Per le biciclette elettriche truccate confisca e multa fino a 6.000 euro
La normativa europea impone un limite di 250 watt, ma c’è chi non si accontenta
TRENTO Alla crescita, negli ultimi anni, della vendita di biciclette a pedalata assistita si accompagna un andamento analogo dei trucchi per modificare la velocità del mezzo oltre i limiti concessi dalla normativa europea. Con pericoli annessi. E anche se «dopare» la bici può costare caro, è ancora problematico cogliere chi compie un’infrazione di questo tipo.
Il motore elettrico può essere applicato alle bici per assistere la pedalata e per superare pendii che altrimenti sarebbero difficilmente affrontabili anche dagli sportivi più affezionati alla salita. Si alimenta pedalando e, una volta raggiunta la potenza di 250 watt — la massima concessa dalla normativa europea, equivalente a una velocità di 25 chilometri orari — si interrompe; il resto lo fa la forza messa sui pedali dal ciclista. Ma c’è chi «dopa» il mezzo, storpiandone con il funzionamento la funzione stessa. «Aumentando la potenza della batteria si vuole sostituire la pedalata, e non integrarla» spiega il comandante della polizia locale di Trento, Lino Giacomoni.

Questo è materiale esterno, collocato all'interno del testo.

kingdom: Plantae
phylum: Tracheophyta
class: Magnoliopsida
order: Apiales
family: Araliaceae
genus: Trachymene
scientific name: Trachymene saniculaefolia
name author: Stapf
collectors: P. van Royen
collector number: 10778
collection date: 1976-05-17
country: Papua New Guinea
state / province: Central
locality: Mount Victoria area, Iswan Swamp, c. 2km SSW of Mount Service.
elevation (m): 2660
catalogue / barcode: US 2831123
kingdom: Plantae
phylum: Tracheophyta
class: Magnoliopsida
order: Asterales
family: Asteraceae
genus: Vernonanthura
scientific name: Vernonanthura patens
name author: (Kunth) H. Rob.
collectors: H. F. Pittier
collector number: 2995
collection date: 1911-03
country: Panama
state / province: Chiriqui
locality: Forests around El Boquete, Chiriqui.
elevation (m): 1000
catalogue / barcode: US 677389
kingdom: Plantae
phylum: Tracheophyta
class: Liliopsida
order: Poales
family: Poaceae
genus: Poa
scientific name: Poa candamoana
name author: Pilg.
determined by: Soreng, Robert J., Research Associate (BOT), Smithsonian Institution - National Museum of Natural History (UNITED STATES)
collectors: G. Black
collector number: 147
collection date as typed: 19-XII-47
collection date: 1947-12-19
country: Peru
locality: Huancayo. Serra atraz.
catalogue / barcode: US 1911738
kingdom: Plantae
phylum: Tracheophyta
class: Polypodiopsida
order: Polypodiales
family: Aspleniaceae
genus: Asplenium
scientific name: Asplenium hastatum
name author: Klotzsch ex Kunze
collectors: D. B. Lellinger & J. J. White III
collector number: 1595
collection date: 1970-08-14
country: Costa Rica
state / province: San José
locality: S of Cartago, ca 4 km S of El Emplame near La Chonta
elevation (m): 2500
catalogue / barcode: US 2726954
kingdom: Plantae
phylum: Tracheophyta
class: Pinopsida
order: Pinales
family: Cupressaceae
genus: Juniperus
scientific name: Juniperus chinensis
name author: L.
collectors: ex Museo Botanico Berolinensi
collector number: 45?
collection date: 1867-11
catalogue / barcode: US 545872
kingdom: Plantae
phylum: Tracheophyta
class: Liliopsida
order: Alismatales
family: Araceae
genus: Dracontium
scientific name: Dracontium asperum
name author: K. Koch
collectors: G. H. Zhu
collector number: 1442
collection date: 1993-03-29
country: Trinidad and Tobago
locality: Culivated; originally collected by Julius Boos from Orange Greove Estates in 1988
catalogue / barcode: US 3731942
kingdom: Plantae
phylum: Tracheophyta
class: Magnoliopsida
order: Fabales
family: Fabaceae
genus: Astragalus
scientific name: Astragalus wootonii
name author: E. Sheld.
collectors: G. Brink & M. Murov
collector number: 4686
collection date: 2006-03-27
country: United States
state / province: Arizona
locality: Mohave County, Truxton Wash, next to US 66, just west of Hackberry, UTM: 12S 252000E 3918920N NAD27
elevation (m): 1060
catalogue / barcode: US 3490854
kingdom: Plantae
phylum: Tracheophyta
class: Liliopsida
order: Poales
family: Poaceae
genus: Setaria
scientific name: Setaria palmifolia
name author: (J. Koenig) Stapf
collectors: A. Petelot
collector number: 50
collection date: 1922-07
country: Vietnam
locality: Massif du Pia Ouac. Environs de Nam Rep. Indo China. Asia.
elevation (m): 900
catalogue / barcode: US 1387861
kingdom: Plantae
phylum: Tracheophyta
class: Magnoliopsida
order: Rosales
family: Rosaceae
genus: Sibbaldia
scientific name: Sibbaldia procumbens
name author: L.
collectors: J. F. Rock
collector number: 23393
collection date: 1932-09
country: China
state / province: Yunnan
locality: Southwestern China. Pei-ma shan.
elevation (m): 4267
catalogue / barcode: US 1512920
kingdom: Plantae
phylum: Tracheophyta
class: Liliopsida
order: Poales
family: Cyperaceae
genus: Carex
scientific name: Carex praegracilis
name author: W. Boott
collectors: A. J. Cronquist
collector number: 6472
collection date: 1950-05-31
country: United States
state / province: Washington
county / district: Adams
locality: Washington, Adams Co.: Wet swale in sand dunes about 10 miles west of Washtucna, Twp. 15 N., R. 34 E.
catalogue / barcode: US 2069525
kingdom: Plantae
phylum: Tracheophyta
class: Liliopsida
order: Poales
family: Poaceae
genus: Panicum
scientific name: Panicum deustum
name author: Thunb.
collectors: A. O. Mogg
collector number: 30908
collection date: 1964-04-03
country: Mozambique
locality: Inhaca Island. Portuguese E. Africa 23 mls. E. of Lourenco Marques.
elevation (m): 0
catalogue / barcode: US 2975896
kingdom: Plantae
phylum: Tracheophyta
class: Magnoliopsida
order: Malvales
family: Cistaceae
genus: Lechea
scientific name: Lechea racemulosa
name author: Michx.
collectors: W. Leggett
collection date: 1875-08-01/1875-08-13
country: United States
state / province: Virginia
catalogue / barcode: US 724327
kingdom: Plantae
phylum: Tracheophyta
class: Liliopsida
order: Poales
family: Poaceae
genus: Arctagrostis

Le biciclette a pedalata assistita che vengono manomesse possono raggiungere le stesse caratteristiche di un ciclomotore e, pertanto, per circolare avrebbero bisogno di una serie di precauzioni e permessi. Per questo le sanzioni connesse alla manomissione dei motori elettrici delle bici «equivalgono a quelle per guida di un ciclomotore senza patente, carta di circolazione, targa, assicurazione e casco». Vale a dire confisca del mezzo e multa fino a 6.000 euro.
La difficoltà nell’evidenziare tempestivamente queste infrazioni però è grande, dato che la modifica della potenza della batteria non è visibile e una velocità maggiore a 25 chilometri all’ora potrebbe essere dovuta alla potenza messa dal ciclista sui pedali. «Solo qualora venga posizionato un acceleratore sul manubrio possiamo avere l’evidenza della manomissione» continua Giacomoni. Nei restanti casi, la certezza è successiva a una perizia «che può avvenire soltanto una volta sequestrato il mezzo». Tuttavia, i controlli sulle bici sono pochi, dal momento che si tratta di veicoli non vincolati a omologazione e il loro utilizzo non necessita di permessi o patente. Al sequestro di velocipedi, quindi, si procede raramente, soprattutto a seguito di un sinistro stradale la cui dinamica faccia presupporre una velocità eccessiva del ciclista.